• PROBLEM STATEMENT:
Only one span of the listing below should come back. It runs from the line with "focal_35mm: 38" through the line with "f_number: 1.8", and each of its lines must be reproduced exactly.

• RECORD EXCERPTS:
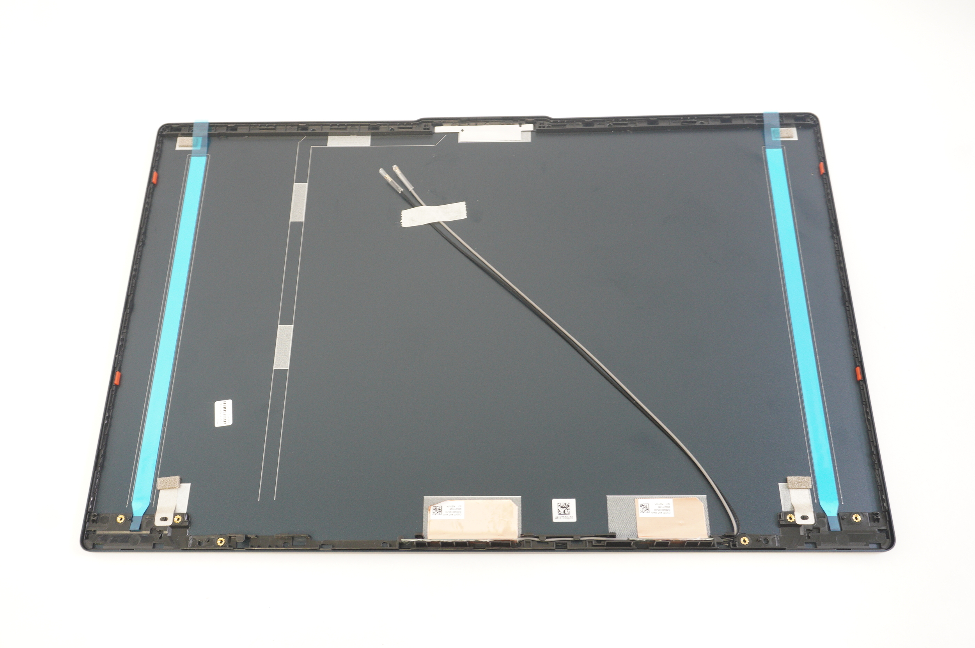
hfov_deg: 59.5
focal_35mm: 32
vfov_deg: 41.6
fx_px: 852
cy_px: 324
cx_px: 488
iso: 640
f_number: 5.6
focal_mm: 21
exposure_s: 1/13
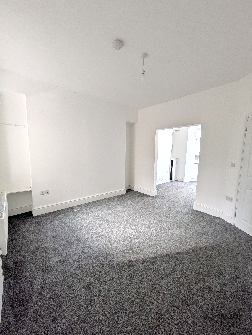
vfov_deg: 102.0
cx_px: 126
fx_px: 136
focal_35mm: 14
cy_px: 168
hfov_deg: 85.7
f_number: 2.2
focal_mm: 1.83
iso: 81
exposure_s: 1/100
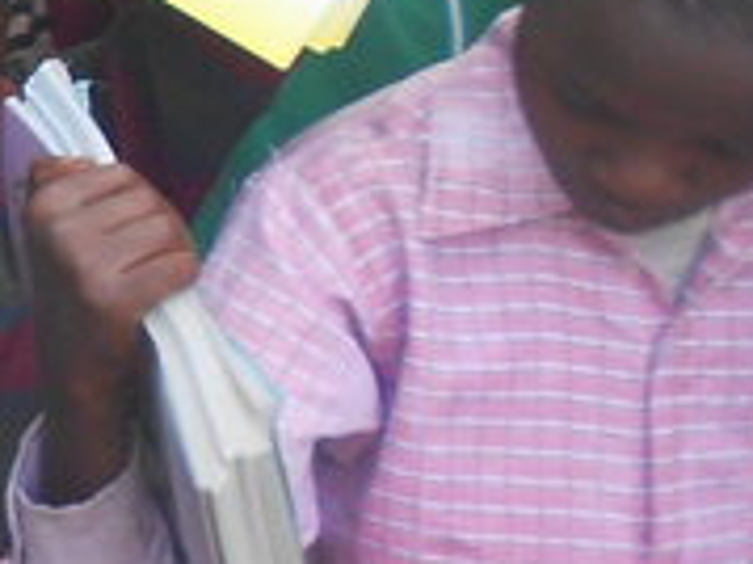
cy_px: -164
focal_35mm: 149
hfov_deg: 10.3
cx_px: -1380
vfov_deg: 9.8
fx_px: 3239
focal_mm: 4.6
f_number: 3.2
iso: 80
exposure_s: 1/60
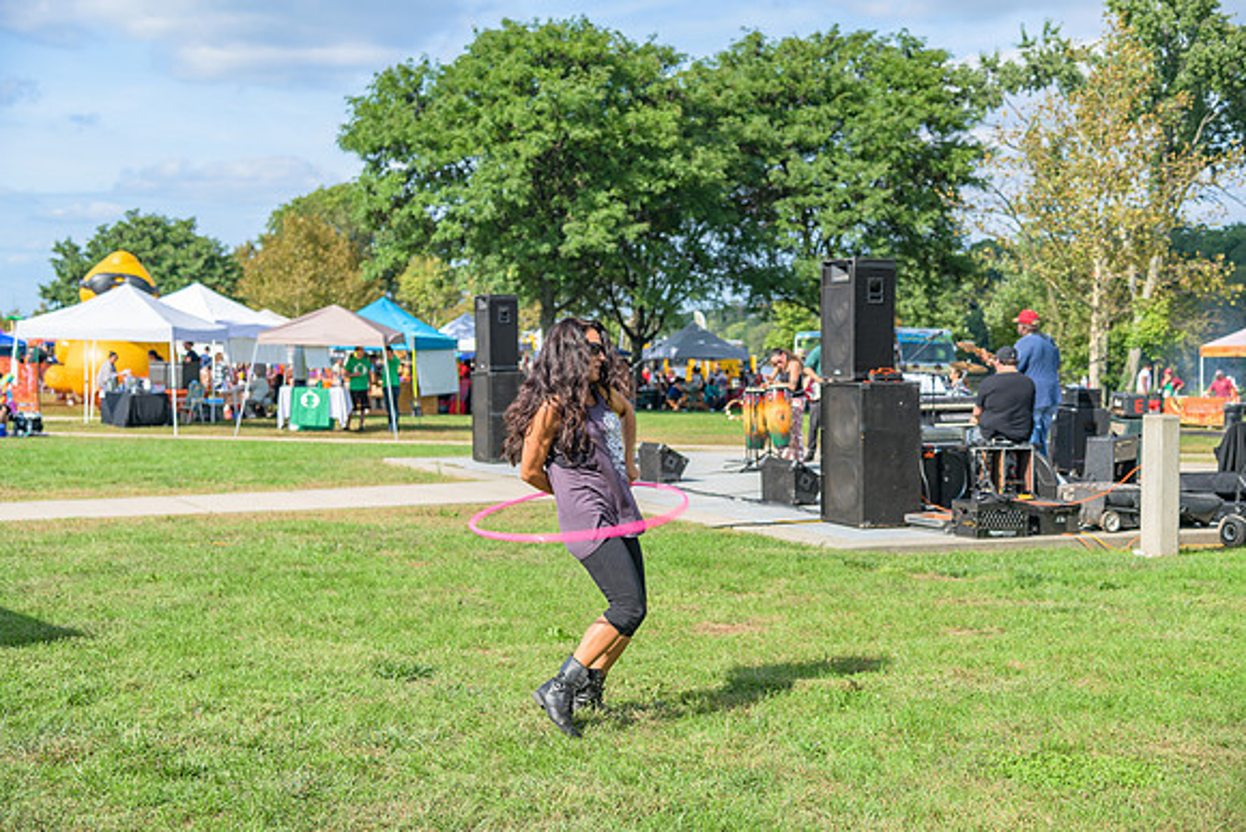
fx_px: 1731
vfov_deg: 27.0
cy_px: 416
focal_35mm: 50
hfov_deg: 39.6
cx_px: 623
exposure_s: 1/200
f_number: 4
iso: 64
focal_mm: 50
==
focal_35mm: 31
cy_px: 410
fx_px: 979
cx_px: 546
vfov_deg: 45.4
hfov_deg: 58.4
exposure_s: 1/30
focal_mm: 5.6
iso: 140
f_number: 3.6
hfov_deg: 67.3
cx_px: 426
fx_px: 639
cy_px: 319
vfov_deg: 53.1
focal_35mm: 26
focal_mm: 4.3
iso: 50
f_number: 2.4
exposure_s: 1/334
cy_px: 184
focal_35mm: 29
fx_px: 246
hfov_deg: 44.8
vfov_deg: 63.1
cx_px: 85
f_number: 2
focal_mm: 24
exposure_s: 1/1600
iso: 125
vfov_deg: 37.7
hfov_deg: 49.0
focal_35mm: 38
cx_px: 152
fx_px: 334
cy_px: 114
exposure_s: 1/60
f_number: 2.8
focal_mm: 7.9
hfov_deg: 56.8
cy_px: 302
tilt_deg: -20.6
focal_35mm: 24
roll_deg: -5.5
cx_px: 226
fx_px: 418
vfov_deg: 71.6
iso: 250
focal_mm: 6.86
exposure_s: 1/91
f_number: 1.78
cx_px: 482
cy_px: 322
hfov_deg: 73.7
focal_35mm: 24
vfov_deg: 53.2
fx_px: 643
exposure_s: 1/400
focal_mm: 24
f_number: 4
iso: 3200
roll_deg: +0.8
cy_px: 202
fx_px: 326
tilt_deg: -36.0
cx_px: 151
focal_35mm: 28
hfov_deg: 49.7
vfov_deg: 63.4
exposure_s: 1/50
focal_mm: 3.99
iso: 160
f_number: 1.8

• ANSWER SECTION:
focal_35mm: 38
cx_px: 152
fx_px: 334
cy_px: 114
exposure_s: 1/60
f_number: 2.8
focal_mm: 7.9
hfov_deg: 56.8
cy_px: 302
tilt_deg: -20.6
focal_35mm: 24
roll_deg: -5.5
cx_px: 226
fx_px: 418
vfov_deg: 71.6
iso: 250
focal_mm: 6.86
exposure_s: 1/91
f_number: 1.78
cx_px: 482
cy_px: 322
hfov_deg: 73.7
focal_35mm: 24
vfov_deg: 53.2
fx_px: 643
exposure_s: 1/400
focal_mm: 24
f_number: 4
iso: 3200
roll_deg: +0.8
cy_px: 202
fx_px: 326
tilt_deg: -36.0
cx_px: 151
focal_35mm: 28
hfov_deg: 49.7
vfov_deg: 63.4
exposure_s: 1/50
focal_mm: 3.99
iso: 160
f_number: 1.8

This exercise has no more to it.